In the past couple of weeks a lot of ideas have been coming to me, some of them almost wholly-formed when they get here, some of them a little shyer than that, requiring more of me to draw them out. It reminds me of lovemaking, in an odd way: some days you initiate things, other times you get gotten. And this: I've gotten to where I anticipate my time at my writing desk the same way I anticipate seeing my lover, and I like that I have this relationship with my creativity now, like that it's a joy, and never a burden, to come here and write. I was thinking the other night about the fact that it took me this long to turn into this kind of a writer. Truth is, years ago, I just didn't have that much to say. And now that I have begun to find my voice, the better part of it is that the things I used to think were important--recognition, money, landing fat book contracts--all strike me as terribly beside the point now.
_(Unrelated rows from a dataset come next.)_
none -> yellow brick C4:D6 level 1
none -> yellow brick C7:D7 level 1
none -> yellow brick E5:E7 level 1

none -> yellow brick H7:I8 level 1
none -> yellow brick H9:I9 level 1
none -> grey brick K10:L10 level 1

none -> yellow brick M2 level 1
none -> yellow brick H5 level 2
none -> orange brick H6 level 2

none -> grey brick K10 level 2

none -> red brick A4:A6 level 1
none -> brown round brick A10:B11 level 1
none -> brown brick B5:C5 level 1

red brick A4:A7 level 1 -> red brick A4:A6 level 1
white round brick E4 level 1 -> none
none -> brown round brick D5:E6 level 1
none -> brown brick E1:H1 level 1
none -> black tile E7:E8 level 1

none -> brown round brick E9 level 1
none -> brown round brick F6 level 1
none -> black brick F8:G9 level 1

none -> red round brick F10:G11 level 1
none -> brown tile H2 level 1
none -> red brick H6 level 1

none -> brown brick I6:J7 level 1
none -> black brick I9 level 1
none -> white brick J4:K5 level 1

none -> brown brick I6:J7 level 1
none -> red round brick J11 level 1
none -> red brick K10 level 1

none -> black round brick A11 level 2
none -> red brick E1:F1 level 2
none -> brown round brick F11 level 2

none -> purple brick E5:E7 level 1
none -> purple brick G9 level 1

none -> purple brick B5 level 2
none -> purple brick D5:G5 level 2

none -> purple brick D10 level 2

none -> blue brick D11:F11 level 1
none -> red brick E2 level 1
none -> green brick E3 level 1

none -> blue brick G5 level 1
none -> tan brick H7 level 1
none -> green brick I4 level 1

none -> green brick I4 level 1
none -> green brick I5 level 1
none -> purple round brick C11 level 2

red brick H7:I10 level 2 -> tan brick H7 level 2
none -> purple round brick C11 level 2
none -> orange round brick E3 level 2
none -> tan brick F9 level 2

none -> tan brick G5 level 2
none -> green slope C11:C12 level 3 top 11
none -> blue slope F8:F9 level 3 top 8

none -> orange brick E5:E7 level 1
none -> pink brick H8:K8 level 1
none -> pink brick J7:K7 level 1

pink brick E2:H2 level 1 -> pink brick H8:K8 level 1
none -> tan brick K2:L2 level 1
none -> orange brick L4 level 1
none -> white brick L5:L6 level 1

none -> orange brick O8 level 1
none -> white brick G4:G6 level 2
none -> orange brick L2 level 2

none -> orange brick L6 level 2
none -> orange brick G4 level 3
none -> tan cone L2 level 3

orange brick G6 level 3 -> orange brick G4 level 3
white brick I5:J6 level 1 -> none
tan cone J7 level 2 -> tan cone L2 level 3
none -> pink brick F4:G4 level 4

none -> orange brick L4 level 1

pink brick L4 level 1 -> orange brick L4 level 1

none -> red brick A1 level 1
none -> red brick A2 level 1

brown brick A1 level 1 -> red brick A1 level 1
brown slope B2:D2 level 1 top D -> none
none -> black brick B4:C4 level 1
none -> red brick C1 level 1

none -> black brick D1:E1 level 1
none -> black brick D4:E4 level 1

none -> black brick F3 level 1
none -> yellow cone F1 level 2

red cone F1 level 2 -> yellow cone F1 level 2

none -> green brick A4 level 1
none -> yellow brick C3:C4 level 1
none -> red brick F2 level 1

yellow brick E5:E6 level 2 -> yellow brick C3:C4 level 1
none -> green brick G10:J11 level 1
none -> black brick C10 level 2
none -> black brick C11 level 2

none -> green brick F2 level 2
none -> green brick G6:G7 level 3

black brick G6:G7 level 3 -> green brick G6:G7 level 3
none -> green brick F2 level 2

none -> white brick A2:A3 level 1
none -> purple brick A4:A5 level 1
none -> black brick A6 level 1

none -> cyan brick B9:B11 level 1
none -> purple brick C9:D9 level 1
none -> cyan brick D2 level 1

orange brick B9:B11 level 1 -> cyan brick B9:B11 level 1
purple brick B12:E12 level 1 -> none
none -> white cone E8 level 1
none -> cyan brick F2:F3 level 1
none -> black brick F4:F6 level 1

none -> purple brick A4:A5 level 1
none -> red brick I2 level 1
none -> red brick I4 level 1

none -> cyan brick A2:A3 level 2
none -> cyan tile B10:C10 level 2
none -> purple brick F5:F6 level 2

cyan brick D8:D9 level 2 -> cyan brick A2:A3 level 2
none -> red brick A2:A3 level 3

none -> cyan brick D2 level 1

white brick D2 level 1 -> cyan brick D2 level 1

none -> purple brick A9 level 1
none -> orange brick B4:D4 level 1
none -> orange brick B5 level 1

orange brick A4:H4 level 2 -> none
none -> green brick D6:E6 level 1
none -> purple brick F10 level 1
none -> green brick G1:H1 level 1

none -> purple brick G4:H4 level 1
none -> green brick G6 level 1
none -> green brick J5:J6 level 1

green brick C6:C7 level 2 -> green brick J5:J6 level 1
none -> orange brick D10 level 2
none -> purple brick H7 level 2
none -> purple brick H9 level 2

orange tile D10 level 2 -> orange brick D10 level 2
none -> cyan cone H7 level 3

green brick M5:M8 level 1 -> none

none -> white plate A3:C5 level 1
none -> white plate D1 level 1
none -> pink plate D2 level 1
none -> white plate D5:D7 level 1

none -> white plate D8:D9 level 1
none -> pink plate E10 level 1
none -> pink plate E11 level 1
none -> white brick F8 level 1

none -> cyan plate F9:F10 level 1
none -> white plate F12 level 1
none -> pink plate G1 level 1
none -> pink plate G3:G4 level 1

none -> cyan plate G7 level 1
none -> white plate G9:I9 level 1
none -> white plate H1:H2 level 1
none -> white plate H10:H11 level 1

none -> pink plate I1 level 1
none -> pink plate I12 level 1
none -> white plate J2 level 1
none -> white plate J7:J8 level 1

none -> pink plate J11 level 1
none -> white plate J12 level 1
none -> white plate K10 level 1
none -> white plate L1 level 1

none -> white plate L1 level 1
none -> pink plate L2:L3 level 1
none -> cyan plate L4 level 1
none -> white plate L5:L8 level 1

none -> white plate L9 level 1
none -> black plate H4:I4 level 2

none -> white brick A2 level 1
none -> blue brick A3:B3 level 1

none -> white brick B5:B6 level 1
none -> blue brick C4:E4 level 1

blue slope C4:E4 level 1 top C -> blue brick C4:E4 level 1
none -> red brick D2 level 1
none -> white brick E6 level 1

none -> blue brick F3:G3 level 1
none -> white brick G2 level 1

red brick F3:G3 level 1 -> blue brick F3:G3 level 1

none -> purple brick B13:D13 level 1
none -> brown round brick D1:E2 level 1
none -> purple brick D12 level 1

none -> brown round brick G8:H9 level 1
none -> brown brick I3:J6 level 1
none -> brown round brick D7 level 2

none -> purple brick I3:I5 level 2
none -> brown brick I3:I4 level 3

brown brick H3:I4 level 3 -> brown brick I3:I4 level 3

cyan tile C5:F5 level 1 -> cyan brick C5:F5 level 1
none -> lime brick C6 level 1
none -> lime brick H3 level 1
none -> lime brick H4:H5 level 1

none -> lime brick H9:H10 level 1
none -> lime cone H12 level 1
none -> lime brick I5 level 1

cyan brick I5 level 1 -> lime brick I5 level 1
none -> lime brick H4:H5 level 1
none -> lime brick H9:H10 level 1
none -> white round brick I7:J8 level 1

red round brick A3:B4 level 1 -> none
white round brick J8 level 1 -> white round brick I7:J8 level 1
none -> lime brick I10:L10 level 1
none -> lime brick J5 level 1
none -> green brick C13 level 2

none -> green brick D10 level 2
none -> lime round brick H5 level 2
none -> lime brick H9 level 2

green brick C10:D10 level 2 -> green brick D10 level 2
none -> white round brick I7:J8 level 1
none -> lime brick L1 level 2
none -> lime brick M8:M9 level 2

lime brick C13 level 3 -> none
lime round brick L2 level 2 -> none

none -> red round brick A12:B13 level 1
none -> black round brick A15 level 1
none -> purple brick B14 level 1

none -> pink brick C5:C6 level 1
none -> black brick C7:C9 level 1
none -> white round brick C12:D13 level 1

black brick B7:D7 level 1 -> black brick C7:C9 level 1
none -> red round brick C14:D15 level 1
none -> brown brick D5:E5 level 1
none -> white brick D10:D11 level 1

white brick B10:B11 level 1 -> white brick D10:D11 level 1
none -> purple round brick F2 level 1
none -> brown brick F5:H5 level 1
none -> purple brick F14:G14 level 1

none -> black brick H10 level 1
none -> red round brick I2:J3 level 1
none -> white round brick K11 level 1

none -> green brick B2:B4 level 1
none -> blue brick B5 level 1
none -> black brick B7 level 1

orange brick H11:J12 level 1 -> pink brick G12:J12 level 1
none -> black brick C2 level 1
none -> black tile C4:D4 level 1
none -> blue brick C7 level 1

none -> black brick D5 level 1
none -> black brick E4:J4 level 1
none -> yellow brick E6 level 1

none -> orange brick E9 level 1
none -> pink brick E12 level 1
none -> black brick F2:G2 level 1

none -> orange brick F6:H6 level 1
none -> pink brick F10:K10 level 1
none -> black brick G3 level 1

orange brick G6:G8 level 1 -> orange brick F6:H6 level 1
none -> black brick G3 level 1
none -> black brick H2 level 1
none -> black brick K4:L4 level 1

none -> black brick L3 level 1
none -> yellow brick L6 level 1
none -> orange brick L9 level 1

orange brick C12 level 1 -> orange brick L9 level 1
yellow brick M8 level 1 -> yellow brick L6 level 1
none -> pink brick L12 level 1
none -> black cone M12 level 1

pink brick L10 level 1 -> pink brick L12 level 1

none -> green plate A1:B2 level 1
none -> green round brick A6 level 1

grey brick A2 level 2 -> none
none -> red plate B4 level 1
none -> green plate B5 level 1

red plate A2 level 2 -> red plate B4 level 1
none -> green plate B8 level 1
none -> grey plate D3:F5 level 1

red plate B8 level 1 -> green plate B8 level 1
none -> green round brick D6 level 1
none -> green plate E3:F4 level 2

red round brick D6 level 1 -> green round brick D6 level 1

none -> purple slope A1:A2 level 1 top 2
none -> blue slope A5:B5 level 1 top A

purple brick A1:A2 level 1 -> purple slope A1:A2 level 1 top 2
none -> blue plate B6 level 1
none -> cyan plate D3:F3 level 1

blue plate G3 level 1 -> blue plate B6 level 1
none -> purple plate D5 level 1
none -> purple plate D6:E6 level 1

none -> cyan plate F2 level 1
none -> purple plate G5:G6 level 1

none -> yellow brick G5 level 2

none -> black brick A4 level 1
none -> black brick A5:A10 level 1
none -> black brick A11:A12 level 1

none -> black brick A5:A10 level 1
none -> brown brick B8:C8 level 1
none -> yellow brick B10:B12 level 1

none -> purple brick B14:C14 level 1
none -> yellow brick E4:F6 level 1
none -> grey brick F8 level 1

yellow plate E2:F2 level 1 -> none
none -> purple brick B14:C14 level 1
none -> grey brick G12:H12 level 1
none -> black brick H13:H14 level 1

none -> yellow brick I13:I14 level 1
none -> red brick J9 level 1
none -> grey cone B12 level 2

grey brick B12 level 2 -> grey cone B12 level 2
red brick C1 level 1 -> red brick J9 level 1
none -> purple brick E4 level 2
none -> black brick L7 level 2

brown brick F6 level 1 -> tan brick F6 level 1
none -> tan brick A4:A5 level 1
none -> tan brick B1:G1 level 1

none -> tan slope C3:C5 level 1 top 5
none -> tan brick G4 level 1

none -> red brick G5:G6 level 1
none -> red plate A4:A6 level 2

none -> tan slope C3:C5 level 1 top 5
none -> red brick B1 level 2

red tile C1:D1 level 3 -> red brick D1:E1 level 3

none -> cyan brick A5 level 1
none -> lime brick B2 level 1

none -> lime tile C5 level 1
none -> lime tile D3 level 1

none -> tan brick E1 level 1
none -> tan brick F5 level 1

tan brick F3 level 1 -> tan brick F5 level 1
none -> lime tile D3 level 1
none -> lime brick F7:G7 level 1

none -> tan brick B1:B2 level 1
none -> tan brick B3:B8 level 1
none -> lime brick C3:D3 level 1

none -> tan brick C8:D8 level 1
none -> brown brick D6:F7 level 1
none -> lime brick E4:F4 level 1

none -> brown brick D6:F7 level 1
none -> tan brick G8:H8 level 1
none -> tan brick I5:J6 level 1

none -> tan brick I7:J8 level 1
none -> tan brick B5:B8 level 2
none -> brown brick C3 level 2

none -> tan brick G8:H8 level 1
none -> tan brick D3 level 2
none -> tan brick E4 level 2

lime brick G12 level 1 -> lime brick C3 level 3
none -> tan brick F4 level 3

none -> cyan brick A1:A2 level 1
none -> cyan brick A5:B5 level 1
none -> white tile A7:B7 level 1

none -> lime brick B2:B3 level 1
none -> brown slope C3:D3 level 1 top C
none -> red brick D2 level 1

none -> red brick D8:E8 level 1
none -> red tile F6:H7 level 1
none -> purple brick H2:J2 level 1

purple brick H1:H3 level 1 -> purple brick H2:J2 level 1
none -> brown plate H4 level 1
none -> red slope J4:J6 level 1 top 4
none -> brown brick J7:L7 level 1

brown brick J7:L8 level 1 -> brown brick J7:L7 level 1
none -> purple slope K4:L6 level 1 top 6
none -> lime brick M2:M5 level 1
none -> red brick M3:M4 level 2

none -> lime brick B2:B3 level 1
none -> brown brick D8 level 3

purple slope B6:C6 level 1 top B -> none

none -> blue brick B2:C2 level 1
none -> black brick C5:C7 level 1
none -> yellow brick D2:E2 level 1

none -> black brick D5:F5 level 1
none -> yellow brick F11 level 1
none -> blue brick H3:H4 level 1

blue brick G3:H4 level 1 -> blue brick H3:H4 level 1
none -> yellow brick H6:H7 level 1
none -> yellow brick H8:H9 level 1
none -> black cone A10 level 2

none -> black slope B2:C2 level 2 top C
I cannot tell you how freeing that is. In a very real sense this has been a year with bigger changes for me than any other year I can remember. This week, in fact, I think the first piece of housekeeping I need to do is to update the profile on this page--very little of that seems to be who I am anymore!
So, here's to good things continuing along into January--words that keep coming, relationships that stay blossoming, time to walk every day and the strength to do so. Maybe I'll go make that chocolate cake while I'm at it, too.